LE TÉMOIGNAGE DES ACTES APOCRYPHES
Avouons que cette fin, dans sa dignité, manque un peu de détails et de sentiments : tout cela paraît un peu sec à l’esprit curieux qui a suivi Paul pas à pas depuis le début de sa prédication et qui, accoutumé à obtenir force détails sur ses pensées, ses actions et ses difficultés, se voit ici confronté à quelques faibles hypothèses. Aussi n’est-il pas étonnant que les légendes présentant les petits détails de la vie de l’apôtre se diffusèrent.

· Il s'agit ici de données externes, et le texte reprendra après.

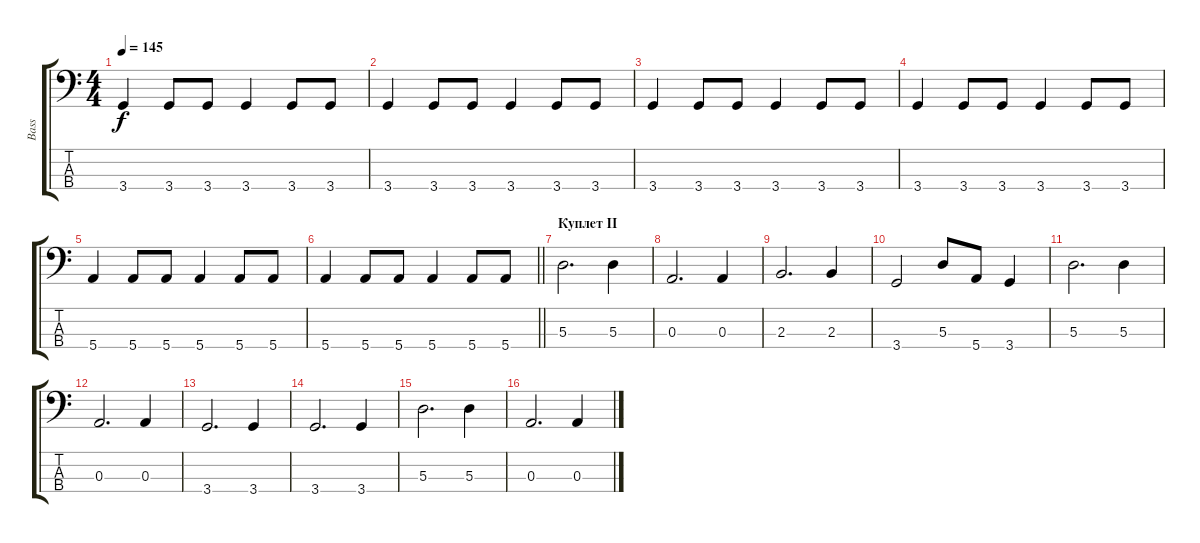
\track ("Bass" "Bass") {instrument electricbassfinger}
\staff {score tabs}
\tuning (G2 D2 A1 E1) {hide}
\ts (4 4)
\tempo 145
\clef f4
\ks c
3.4.4{dy f} 3.4.8 3.4.8 3.4.4 3.4.8 3.4.8 |
3.4.4 3.4.8 3.4.8 3.4.4 3.4.8 3.4.8 |
3.4.4 3.4.8 3.4.8 3.4.4 3.4.8 3.4.8 |
3.4.4 3.4.8 3.4.8 3.4.4 3.4.8 3.4.8 |
5.4.4 5.4.8 5.4.8 5.4.4 5.4.8 5.4.8 |
\barLineRight lightlight
5.4.4 5.4.8 5.4.8 5.4.4 5.4.8 5.4.8 |
\section ("" "Куплет II")
5.3.2{d} 5.3.4 |
0.3.2{d} 0.3.4 |
2.3.2{d} 2.3.4 |
3.4.2 5.3.8 5.4.8 3.4.4 |
5.3.2{d} 5.3.4 |
0.3.2{d} 0.3.4 |
3.4.2{d} 3.4.4 |
3.4.2{d} 3.4.4 |
5.3.2{d} 5.3.4 |
0.3.2{d} 0.3.4
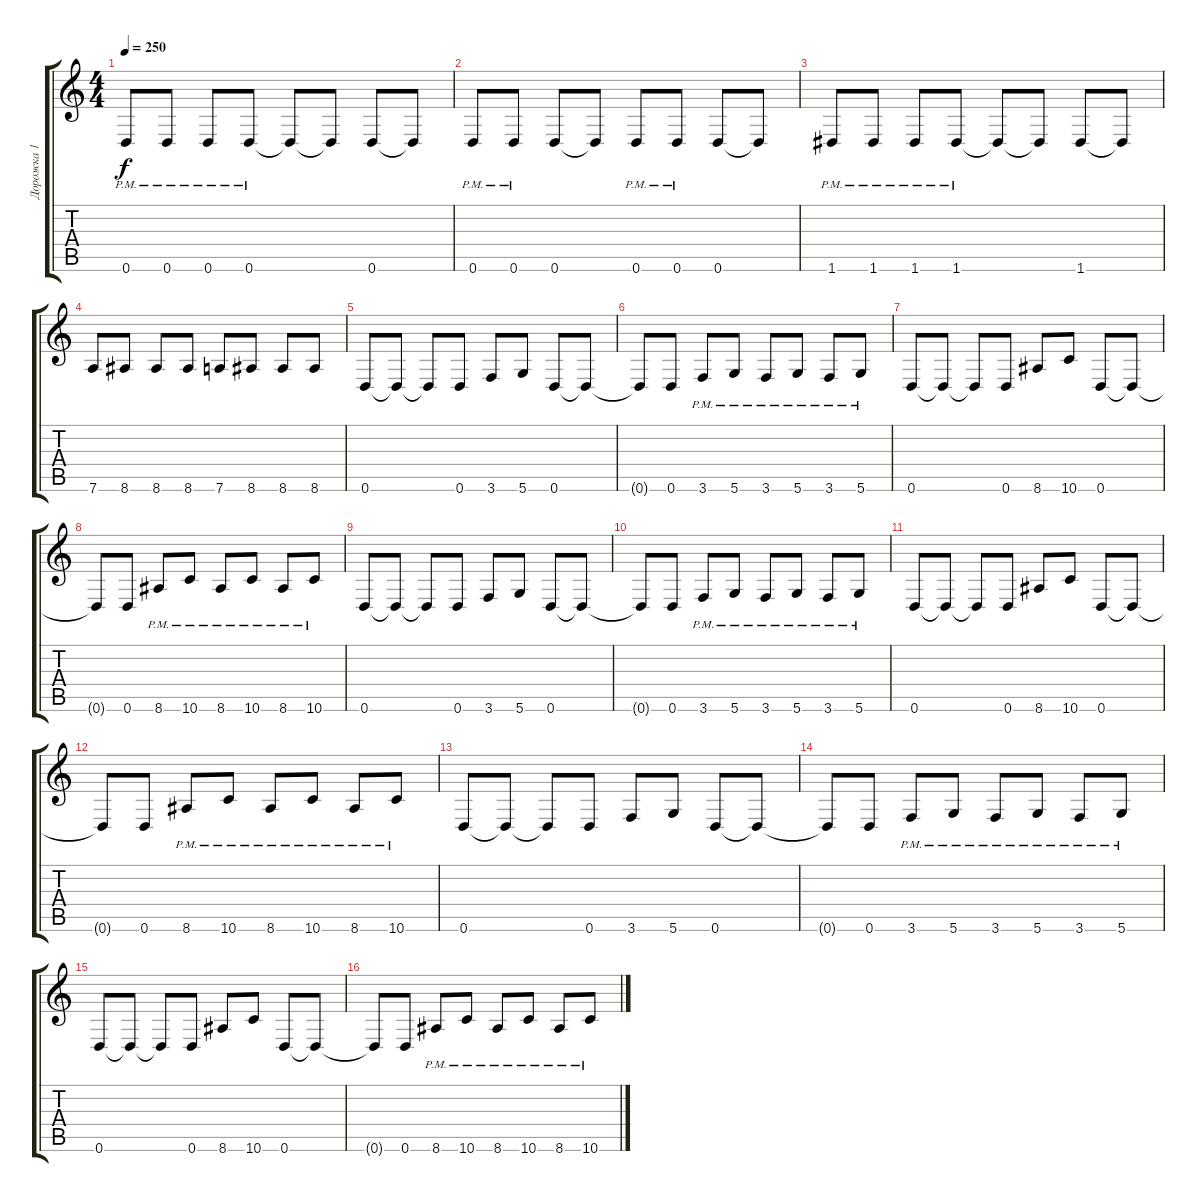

Les Actes apocryphes de Paul, dont il n’est pas besoin de chercher à contester la véracité tant ils s’en chargent eux-mêmes, fournissent matière à la curiosité. S’y consacrer n’est pas perdre son temps : c’est sur ces détails savoureux que les artistes se fondent, et sur cette petite monnaie de l’histoire que nos représentations culturelles trouvent une origine.
Paul est montré au début du martyre dans ses œuvres d’évangélisateur. Ayant loué une grange dans les environs de Rome, il prêche l’Évangile. Mais voici que Patrocle, l’échanson de Néron, vient à une réunion, s’assoit sur une fenêtre, tombe en arrière et meurt. Paul, bien entendu, comme dans la scène des Actes (Ac 20, 9-12) dont celle-ci est la jumelle, ressuscite l’échanson qui peut tenir son rôle le soir même. Mais la nouvelle de sa mort a couru trop vite jusqu’à Néron, ce qui a le malheur d’attirer l’attention du cruel empereur. Celui-ci, interrogeant Patrocle, apprend que ses plus fidèles serviteurs sont chrétiens : il prend peur et déclenche une persécution. Paul fait partie du lot des prisonniers. Néron, inflexible, maintient son supplice. On bande alors les yeux à l’apôtre et après qu’il a terminé une prière en hébreu, on lui tranche la tête. De son cou jaillit du lait sur les vêtements du bourreau : celui-ci, à l’instar de celui qui a crucifié le Christ (Mt 27, 54), se met à louer Dieu. À la neuvième heure, l’heure du Christ (Mt 27, 46), Paul apparaît à Néron lui annonçant les maux qui le menacent pour avoir répandu un sang juste. Néron est prix de panique et libère les autres chrétiens… Au lecteur d’apprécier.